Mr. President, you cannot charge a royalty to somebody who already owns 
the land even though we gave it to them. You take American Barrick that 
just in 1994 got $11 billion worth of gold. It is theirs. You cannot 
charge somebody for mining on their own property. But

[[Page S4295]]

you can charge a reclamation fee, and we calculate that is worth $750 
million over the next 5 years. Do we need a reclamation fee? The Bureau 
of Mines says there are 250,000--listen to this--sites on BLM land that 
have been abandoned and need to be reclaimed, 2,000 claims in national 
parks, if you can believe it--abandoned, and the Mineral Policy Center 
says there are 557,000 mines that have been abandoned in this country 
on both public and private lands--557,000 mine sites that need to be 
cleaned up. Do you know what they estimate the cost of cleaning them up 
to be? Somewhere between $32.7 billion and $71.5 billion.
  So here we have given away 3 million acres that had $243 billion 
worth of gold, silver, platinum, and palladium under it, and what have 
we gotten in return? We have gotten 250,000 sites that we have to clean 
up on BLM sites and 2,000 in the national parks. Sometimes I have a 
hard time believing my own words. If I did not do so much research on 
this all the time, I would not believe it. So why not charge a 
reclamation fee and say we are at least going to start cleaning up 
these sites.
  Now, these people not only get the land for $2.50 per acre, they not 
only get $1 billion worth of gold for which they pay the U.S. 

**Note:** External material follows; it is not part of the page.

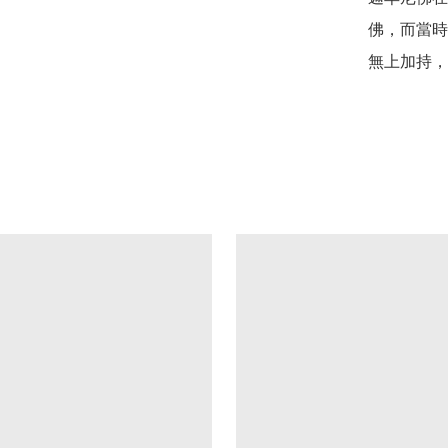
佛，而當時
無上加持，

Government not one cent, they also leave an unmitigated environmental 
disaster. Listen to this; 59 of the sites on the Superfund National 
Priority List are directly related to hardrock mining. Who could argue 
that we need to charge a reclamation fee to help reclaim the hundreds 
of thousands of acres that have been abandoned by the mining companies.

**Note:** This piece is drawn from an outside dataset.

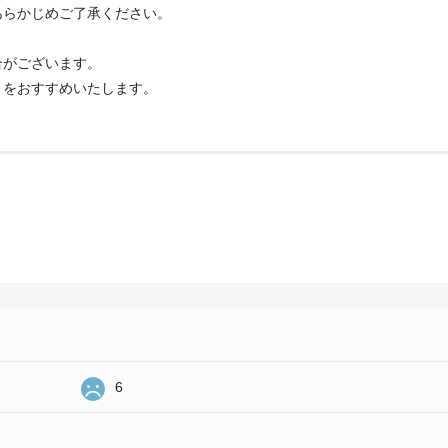
あらかじめご了承ください。
合がございます。
とをおすすめいたします。
6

  And finally, Mr. President, I have already alluded to the fact that 
our bill contains a fourth provision and that is a depletion allowance 
repeal. I forget exactly what it is. I think it is 15 percent for gold, 
for silver and copper, and 22 percent for palladium and platinum. We 
have always allowed depletion on oil because it was a depleting 
resource, gas because it was a depleting resource, and, yes, a 
depletion allowance on private land would make some sense. But to allow 
people to get land from the U.S. Government for virtually nothing, 
leave us an unmitigated disaster to clean up, and then get a 15 to 22 
percent depletion allowance to deplete a resource that they paid 
nothing for. That is absurd.
  Congressman Miller and I will be working very hard to pass this bill 
this year. I would like to think that the time has come when Senators 
did not feel they could just accommodate their good friends. They are 
my good friends, too. Some of the people I debate this with--and the 
debate could get very loud and raucous--are my best friends. It is kind 
of like trial lawyers. Trial lawyers fight all day long and go out to 
dinner together. I have done that, too. This is not aimed at anybody 
individually. This is aimed at trying to bring some fundamental 
fairness to what simply is so intolerable it cannot be tolerated any 
longer.
  Mr. President, I yield the floor and suggest the absence of a quorum.
  The PRESIDING OFFICER. The clerk will call the roll.
  The assistant legislative clerk proceeded to call the roll.
  Mr. JEFFORDS. Mr. President, I ask unanimous consent that the order 
for the quorum call be rescinded.
  The PRESIDING OFFICER. Without objection, it is so ordered.